Deciding it would be safer to stay in the woods than to walk boldly down the street, Elizabeth made her best guess at direction and, trusting in the brightness of the full moon to light her way, struck out through the woods toward the cemetery.
As she thrashed through the thick undergrowth, she couldn’t stop the flood of scary thoughts and images that filled her mind. Not too far from here was where Henry Bishop’s dog had uncovered the body of Barney Fraser. She knew she was letting her imagination run away with her, but several times she stopped in her tracks and looked around, convinced she had heard a low, hollow moaning beneath the gentle sigh of the wind. And what did she think she’d see — a gauzy white fluttering thing that could be just a beam of moonlight falling onto a tree trunk ... or something else? Even in the warmth of her jacket, she felt goose bumps rise up on her arms.
Elizabeth plunged deeper into the woods, figuring she had to be nearing the cemetery. The sound of frogs in the lowland swamp grew steadily louder until they masked even the crunching sounds her sneakers made trampling the leaves on the forest floor. It seemed to be taking longer than it should have to get to the cemetery, but rather than assume she had missed her goal and was wandering far off the mark, she told herself it made sense that it would take longer to forge her way through the dark woods than it would to go along the road.

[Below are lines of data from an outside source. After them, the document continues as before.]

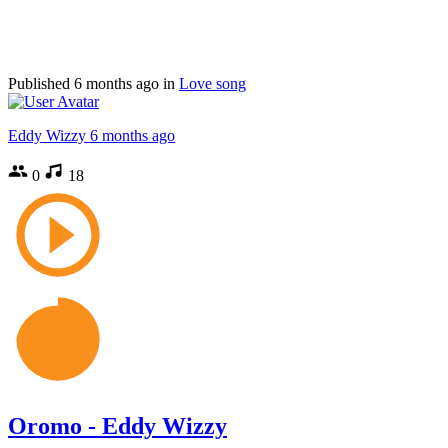
Published
6 months ago
in
Love song
Eddy Wizzy
6 months ago
0
18
Oromo - Eddy Wizzy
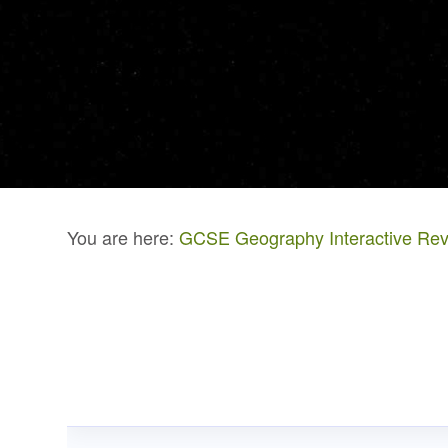
You are here:
GCSE Geography Interactive Rev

A tightness built in her chest when, after what seemed like more than half an hour, she still hadn’t broken through to the clearing of the cemetery. She couldn’t see the slightest break in the trees up ahead, and now she began to worry that she indeed might have wandered off course. She had no idea where the road was, whether it was beside or behind her, and before long she had to admit that she had gotten herself lost. Even telling herself that, no matter what, if she kept the full moon on her left, she would eventually have to hit on Old County Road, didn’t make her feel any better. It was embarrassing and slightly scary to think that she could get herself so confused so easily.
“Oh, great ... just great,” she muttered as she beat her way angrily through the dense brush. The sound of the frogs was even louder as she approached the lowland-so loud, in fact, that she shivered with fear as she wondered what other sounds the frogs might be masking. Waves of steadily rising panic made her ribs ache and her eyes sting. She started swatting at the branches that blocked her path. Her soft, muttered curses filled the closing darkness, but once she realized how heavily she was panting, she stopped to rest, leaning back against a tree and forcing herself to take deep, even breaths.